Legal restrictions and requirements concerning drones created a hurdle of their own in this project. The engineering students have had to also get familiar with administrative framework. For instance, for the drones of this project, students had to get license and insurance for steering. In addition, different regulations are sometimes overlapping and misleading.

The environments needing air quality measurement create also some challenges. For example, no one wants drones to collide into massive oil tanks, pipes or chimneys of the industrial plants. In smart cities, drones may fly higher than buildings but there is tight control for drones because of habitants. Nobody wants drones to bump into people neither.

 

“How to create a working architecture for the drones to cooperate?”

 

Close up picture of a drone

 

The Future of Swarm of Drones in Air Quality Monitoring

Brunelli tells that the students have learned a lot in this project: “They have not learned just about programming and hardware but also to create a prototype for configuring the drones. Also, they learned how the choices they make in the design phase affect the end solution. The students were very happy to work on this topic because it is really complex.”

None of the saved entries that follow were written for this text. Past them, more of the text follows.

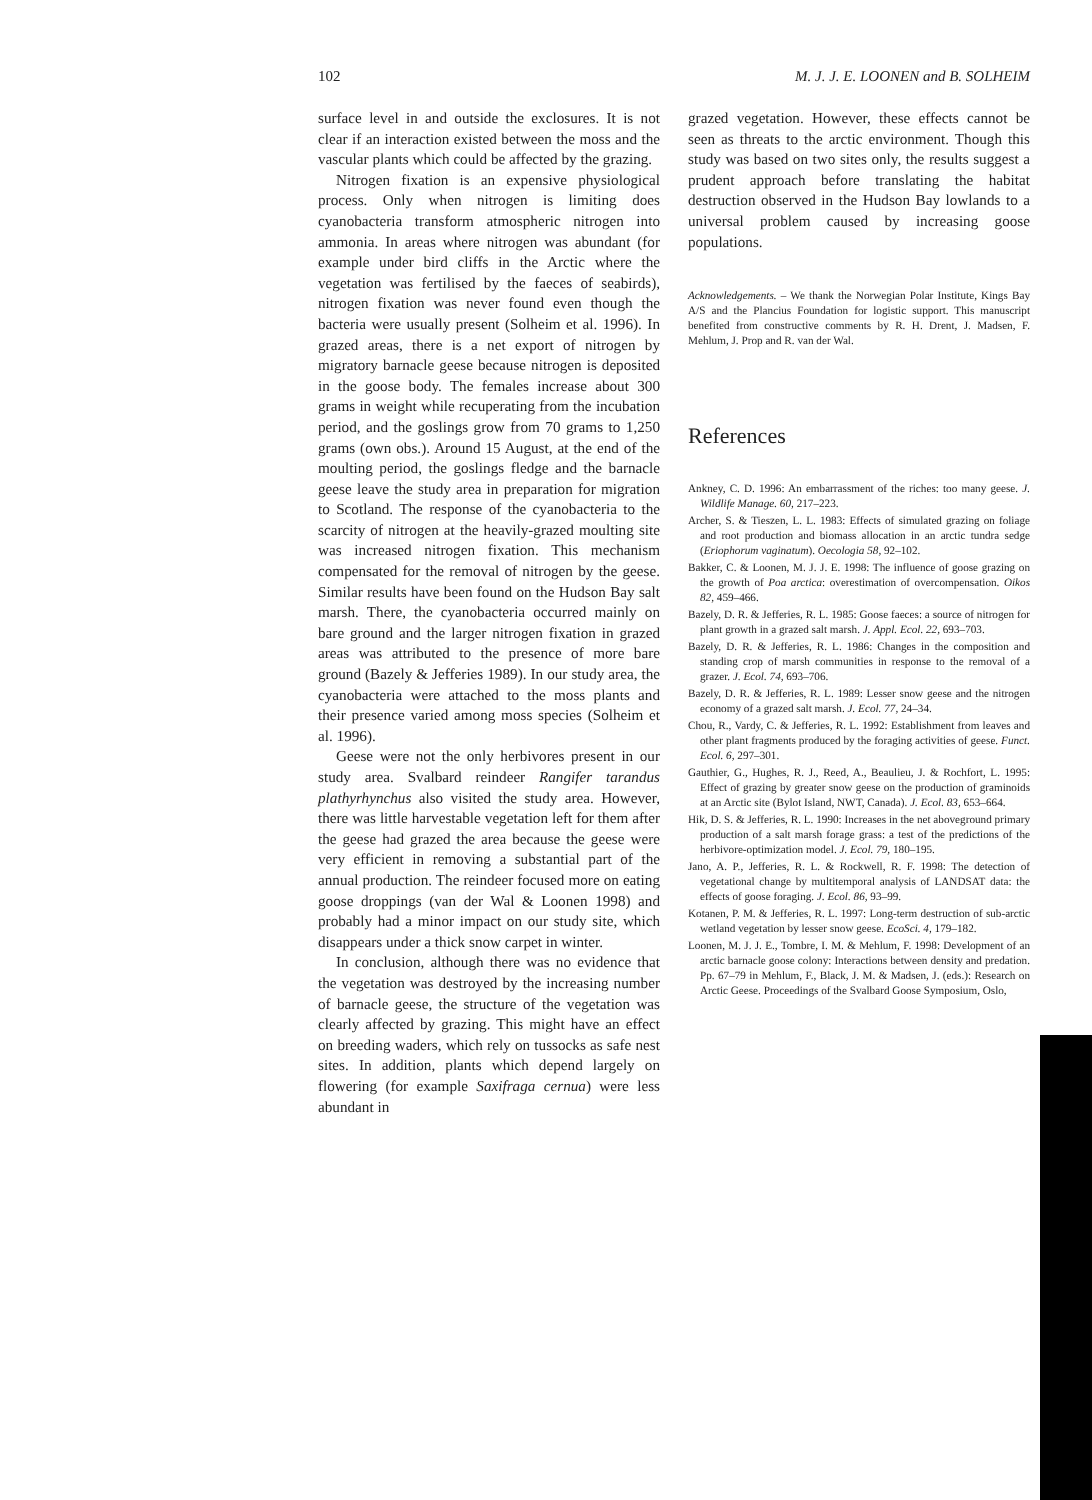102 M. J. J. E. LOONEN and B. SOLHEIM
surface level in and outside the exclosures. It is not clear if an interaction existed between the moss and the vascular plants which could be affected by the grazing.
Nitrogen fixation is an expensive physiological process. Only when nitrogen is limiting does cyanobacteria transform atmospheric nitrogen into ammonia. In areas where nitrogen was abundant (for example under bird cliffs in the Arctic where the vegetation was fertilised by the faeces of seabirds), nitrogen fixation was never found even though the bacteria were usually present (Solheim et al. 1996). In grazed areas, there is a net export of nitrogen by migratory barnacle geese because nitrogen is deposited in the goose body. The females increase about 300 grams in weight while recuperating from the incubation period, and the goslings grow from 70 grams to 1,250 grams (own obs.). Around 15 August, at the end of the moulting period, the goslings fledge and the barnacle geese leave the study area in preparation for migration to Scotland. The response of the cyanobacteria to the scarcity of nitrogen at the heavily-grazed moulting site was increased nitrogen fixation. This mechanism compensated for the removal of nitrogen by the geese. Similar results have been found on the Hudson Bay salt marsh. There, the cyanobacteria occurred mainly on bare ground and the larger nitrogen fixation in grazed areas was attributed to the presence of more bare ground (Bazely & Jefferies 1989). In our study area, the cyanobacteria were attached to the moss plants and their presence varied among moss species (Solheim et al. 1996).
Geese were not the only herbivores present in our study area. Svalbard reindeer Rangifer tarandus plathyrhynchus also visited the study area. However, there was little harvestable vegetation left for them after the geese had grazed the area because the geese were very efficient in removing a substantial part of the annual production. The reindeer focused more on eating goose droppings (van der Wal & Loonen 1998) and probably had a minor impact on our study site, which disappears under a thick snow carpet in winter.
In conclusion, although there was no evidence that the vegetation was destroyed by the increasing number of barnacle geese, the structure of the vegetation was clearly affected by grazing. This might have an effect on breeding waders, which rely on tussocks as safe nest sites. In addition, plants which depend largely on flowering (for example Saxifraga cernua) were less abundant in
grazed vegetation. However, these effects cannot be seen as threats to the arctic environment. Though this study was based on two sites only, the results suggest a prudent approach before translating the habitat destruction observed in the Hudson Bay lowlands to a universal problem caused by increasing goose populations.
Acknowledgements. – We thank the Norwegian Polar Institute, Kings Bay A/S and the Plancius Foundation for logistic support. This manuscript benefited from constructive comments by R. H. Drent, J. Madsen, F. Mehlum, J. Prop and R. van der Wal.
References
Ankney, C. D. 1996: An embarrassment of the riches: too many geese. J. Wildlife Manage. 60, 217–223.
Archer, S. & Tieszen, L. L. 1983: Effects of simulated grazing on foliage and root production and biomass allocation in an arctic tundra sedge (Eriophorum vaginatum). Oecologia 58, 92–102.
Bakker, C. & Loonen, M. J. J. E. 1998: The influence of goose grazing on the growth of Poa arctica: overestimation of overcompensation. Oikos 82, 459–466.
Bazely, D. R. & Jefferies, R. L. 1985: Goose faeces: a source of nitrogen for plant growth in a grazed salt marsh. J. Appl. Ecol. 22, 693–703.
Bazely, D. R. & Jefferies, R. L. 1986: Changes in the composition and standing crop of marsh communities in response to the removal of a grazer. J. Ecol. 74, 693–706.
Bazely, D. R. & Jefferies, R. L. 1989: Lesser snow geese and the nitrogen economy of a grazed salt marsh. J. Ecol. 77, 24–34.
Chou, R., Vardy, C. & Jefferies, R. L. 1992: Establishment from leaves and other plant fragments produced by the foraging activities of geese. Funct. Ecol. 6, 297–301.
Gauthier, G., Hughes, R. J., Reed, A., Beaulieu, J. & Rochfort, L. 1995: Effect of grazing by greater snow geese on the production of graminoids at an Arctic site (Bylot Island, NWT, Canada). J. Ecol. 83, 653–664.
Hik, D. S. & Jefferies, R. L. 1990: Increases in the net aboveground primary production of a salt marsh forage grass: a test of the predictions of the herbivore-optimization model. J. Ecol. 79, 180–195.
Jano, A. P., Jefferies, R. L. & Rockwell, R. F. 1998: The detection of vegetational change by multitemporal analysis of LANDSAT data: the effects of goose foraging. J. Ecol. 86, 93–99.
Kotanen, P. M. & Jefferies, R. L. 1997: Long-term destruction of sub-arctic wetland vegetation by lesser snow geese. EcoSci. 4, 179–182.
Loonen, M. J. J. E., Tombre, I. M. & Mehlum, F. 1998: Development of an arctic barnacle goose colony: Interactions between density and predation. Pp. 67–79 in Mehlum, F., Black, J. M. & Madsen, J. (eds.): Research on Arctic Geese. Proceedings of the Svalbard Goose Symposium, Oslo,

What about the afterlife of the swarm of drones project? As universities do not often continue projects after creating a proof-of-concept, it is still uncertain how the students work will be utilized in the future. There are two possible follow-ups: a company buys the solution or the students could create their own startup and make business out of their previous work.

“Drones are quite new and they are still evolving so the market is not full for new solutions. The students got to learn a lot more than others in the field which they can utilize in working life if they wish to do so”, Brunelli points out.

So, will we see swarms of drones monitoring air quality in the future?

Maybe.

 

 

“Drones are quite new and they are still evolving so the market is not full for new solutions.”